David Headley: A long-time DEA informant [68] who pled guilty to helping scout locations for the 2008 Mumbai terror attacks for a Pakistani terror group had long been on the FBI’s radar. Acting on tips, the FBI questioned Headley about his statements supporting the 9/11 attacks and saying that he wanted to join a jihadist group in Pakistan. He told the agents that his rhetoric was a ruse and that he was actually working for them [69] – a story they apparently bought without question.
He was back on their radar several years later after a tip from British intelligence [70] but was still allowed to travel despite the warnings. In fact, he was in Pakistan planning another operation at the time of the Mumbai attack. He was given a 35-year prison sentence [71]. Director of National Intelligence James Clapper later provided the government of India with a report regarding the botched U.S. handling of the case [72], but defended not passing Headley’s name on to Indian intelligence.
I’ve written previously about the laughable attempts [73] by the FBI to engage in community outreach and the disastrous effect of the U.S. government’s Muslim outreach efforts [74] in the Clinton, Bush, and Obama administrations.
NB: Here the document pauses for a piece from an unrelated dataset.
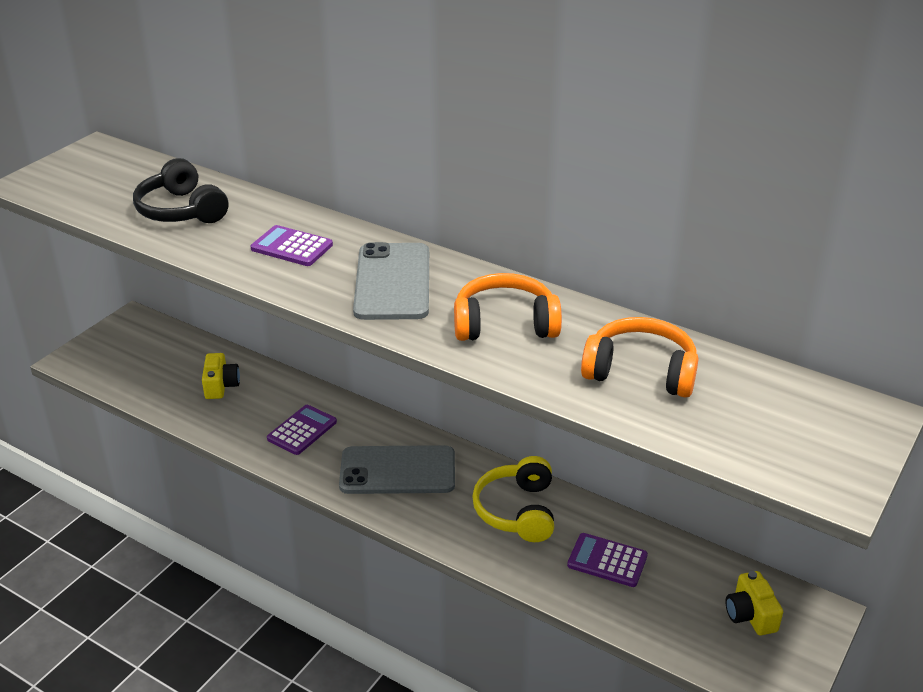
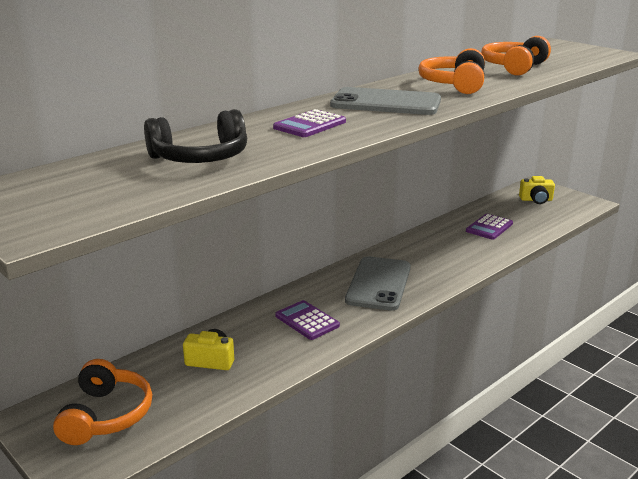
camera: 75 degrees left, 10 degrees down
yellow headphones [472,456,554,542] -> none
none -> orange headphones [53,359,152,445]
There are other cases, such as the FBI’s strange dance [75]with al-Qaeda cleric Anwar al-Awlaki, that could be mentioned. Suffice it to say, the U.S. government’s performance in each of these cases has yet to foster any types of reform. What we can see is that the reckless government policies operating in each of these cases has not led to any degree of self-reflection by the system itself or its well-fed CVE enablers.
The first step to recovery is a recognition that what many Western governments are doing with respect to counter-terrorism isn’t working, which is what makes Katie Gorka’s recent analysis critical reading for policymakers. The next step would be to amputate the gangrenous limbs of entrenched interests that encourage these systemic failures, but it isn’t clear that there’s anyone in the White House or on Capitol Hill willing to do what’s necessary.
So as we see jihadist attacks escalate and threats around the world proliferate, we should expect that more Americans will die because of the false narratives and social science hucksters holding their CVE monopoly over our nation’s counter-terrorism system. And no one should be surprised when more of our “lone wolves” turn out to be “known wolves” to our law enforcement and intelligence agencies.